* Exercise:
Track down every line below that holds "Setda" and copy it.

* The data:
☆ ☆ ☆ ☆ ☆

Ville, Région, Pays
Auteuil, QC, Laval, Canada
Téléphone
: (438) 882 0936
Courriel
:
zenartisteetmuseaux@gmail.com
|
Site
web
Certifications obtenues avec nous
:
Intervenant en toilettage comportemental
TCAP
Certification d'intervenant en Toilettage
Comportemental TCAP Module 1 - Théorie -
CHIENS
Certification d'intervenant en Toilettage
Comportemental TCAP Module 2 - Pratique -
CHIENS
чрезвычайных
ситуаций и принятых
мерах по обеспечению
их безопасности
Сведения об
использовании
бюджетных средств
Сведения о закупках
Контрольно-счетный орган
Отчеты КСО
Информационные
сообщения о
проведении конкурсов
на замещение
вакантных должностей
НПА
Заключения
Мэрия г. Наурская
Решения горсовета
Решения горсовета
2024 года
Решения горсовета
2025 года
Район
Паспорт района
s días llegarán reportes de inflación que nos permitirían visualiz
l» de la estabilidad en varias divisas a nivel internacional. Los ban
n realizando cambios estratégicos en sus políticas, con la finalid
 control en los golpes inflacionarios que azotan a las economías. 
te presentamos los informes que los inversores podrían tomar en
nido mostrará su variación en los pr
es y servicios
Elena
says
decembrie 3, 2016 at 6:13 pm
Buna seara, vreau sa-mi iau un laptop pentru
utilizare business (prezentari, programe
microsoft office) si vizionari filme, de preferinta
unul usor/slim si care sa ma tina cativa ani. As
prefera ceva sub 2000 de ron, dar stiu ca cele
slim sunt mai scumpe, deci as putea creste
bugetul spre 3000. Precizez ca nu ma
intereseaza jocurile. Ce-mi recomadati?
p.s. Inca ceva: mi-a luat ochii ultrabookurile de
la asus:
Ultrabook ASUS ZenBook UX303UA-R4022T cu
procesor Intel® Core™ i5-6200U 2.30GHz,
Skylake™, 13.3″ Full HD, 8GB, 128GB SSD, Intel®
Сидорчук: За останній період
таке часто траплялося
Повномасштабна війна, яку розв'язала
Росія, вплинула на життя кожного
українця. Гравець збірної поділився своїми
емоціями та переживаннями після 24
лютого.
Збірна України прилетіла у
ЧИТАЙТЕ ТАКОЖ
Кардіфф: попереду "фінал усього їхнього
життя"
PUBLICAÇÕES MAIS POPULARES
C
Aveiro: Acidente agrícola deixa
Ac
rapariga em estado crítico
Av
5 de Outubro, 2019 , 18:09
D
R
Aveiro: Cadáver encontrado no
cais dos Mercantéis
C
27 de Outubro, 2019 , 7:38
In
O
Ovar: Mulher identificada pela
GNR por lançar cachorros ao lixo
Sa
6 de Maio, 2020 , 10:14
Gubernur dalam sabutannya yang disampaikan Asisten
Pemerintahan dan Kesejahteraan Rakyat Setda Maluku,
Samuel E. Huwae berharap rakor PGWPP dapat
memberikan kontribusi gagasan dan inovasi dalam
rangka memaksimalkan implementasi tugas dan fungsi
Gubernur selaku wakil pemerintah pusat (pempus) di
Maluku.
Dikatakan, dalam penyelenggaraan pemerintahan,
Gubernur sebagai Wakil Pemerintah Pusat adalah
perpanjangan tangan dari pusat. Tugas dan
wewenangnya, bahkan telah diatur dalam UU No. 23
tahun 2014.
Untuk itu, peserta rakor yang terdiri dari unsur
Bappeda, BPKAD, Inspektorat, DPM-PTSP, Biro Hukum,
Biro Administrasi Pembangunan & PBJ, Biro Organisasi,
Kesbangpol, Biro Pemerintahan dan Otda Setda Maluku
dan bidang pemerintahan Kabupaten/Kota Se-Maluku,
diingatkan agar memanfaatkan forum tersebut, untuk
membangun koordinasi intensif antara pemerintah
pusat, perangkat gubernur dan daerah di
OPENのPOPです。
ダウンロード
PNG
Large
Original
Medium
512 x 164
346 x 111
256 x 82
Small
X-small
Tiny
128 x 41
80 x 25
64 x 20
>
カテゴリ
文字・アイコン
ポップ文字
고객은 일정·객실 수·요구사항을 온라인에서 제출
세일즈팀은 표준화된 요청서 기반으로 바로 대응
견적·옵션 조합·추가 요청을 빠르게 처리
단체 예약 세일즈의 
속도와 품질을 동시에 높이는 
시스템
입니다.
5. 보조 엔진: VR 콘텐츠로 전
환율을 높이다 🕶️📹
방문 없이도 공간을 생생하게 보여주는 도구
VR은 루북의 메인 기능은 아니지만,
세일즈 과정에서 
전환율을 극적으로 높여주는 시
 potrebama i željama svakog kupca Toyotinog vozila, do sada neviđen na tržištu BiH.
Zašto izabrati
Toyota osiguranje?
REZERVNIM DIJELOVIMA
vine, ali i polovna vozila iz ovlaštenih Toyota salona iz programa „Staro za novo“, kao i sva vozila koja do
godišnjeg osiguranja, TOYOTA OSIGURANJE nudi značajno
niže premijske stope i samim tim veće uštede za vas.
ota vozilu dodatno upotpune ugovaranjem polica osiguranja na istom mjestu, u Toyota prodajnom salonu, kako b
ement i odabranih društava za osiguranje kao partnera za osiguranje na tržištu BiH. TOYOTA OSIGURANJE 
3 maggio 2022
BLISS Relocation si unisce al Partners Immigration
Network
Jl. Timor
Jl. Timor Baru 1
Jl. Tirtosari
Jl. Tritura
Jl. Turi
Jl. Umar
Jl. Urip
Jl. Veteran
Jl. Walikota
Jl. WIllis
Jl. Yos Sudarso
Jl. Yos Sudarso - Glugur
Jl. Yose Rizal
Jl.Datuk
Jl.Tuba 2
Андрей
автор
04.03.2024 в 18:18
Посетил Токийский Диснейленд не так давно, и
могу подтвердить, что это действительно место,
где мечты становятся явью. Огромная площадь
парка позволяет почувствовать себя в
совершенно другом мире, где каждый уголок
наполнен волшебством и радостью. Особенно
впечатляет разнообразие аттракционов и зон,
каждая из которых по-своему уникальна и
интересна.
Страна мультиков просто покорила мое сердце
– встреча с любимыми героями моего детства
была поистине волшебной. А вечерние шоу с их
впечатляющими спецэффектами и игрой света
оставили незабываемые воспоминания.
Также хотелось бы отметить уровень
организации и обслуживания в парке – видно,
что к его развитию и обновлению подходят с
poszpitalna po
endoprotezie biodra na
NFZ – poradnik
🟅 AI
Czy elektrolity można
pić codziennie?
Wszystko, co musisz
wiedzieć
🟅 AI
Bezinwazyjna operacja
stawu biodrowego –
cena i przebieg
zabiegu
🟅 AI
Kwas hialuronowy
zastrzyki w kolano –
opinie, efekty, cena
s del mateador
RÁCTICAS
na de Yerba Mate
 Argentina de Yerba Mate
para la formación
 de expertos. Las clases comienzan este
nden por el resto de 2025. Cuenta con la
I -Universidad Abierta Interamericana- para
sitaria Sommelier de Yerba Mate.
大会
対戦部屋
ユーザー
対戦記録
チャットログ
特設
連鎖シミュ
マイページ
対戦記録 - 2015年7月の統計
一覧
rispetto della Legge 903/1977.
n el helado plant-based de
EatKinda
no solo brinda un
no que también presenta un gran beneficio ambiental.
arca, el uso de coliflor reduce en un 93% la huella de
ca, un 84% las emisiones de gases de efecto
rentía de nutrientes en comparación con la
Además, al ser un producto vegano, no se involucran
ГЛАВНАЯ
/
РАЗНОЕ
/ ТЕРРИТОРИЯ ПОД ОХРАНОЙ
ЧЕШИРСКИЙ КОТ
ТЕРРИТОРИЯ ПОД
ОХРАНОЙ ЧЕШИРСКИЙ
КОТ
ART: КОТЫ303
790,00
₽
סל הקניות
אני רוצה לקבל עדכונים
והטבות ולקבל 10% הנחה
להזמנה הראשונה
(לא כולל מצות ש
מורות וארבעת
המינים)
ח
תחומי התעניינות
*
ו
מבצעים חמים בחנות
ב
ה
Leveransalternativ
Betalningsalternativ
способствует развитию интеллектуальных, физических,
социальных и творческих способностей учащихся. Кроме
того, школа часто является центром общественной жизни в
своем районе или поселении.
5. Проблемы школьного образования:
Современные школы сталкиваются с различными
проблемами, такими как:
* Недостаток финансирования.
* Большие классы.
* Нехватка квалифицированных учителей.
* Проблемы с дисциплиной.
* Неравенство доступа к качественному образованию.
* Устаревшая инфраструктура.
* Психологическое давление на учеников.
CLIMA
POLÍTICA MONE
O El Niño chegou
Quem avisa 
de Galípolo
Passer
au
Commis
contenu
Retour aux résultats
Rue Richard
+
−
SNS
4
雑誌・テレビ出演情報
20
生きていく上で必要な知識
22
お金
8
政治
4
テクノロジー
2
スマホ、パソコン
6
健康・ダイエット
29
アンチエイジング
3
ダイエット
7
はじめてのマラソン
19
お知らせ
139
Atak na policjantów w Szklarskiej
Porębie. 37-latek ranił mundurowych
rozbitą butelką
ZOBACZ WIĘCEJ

☆ ☆ ☆ ☆ ☆

* Answer to this task:
Pemerintahan dan Kesejahteraan Rakyat Setda Maluku,
Kesbangpol, Biro Pemerintahan dan Otda Setda Maluku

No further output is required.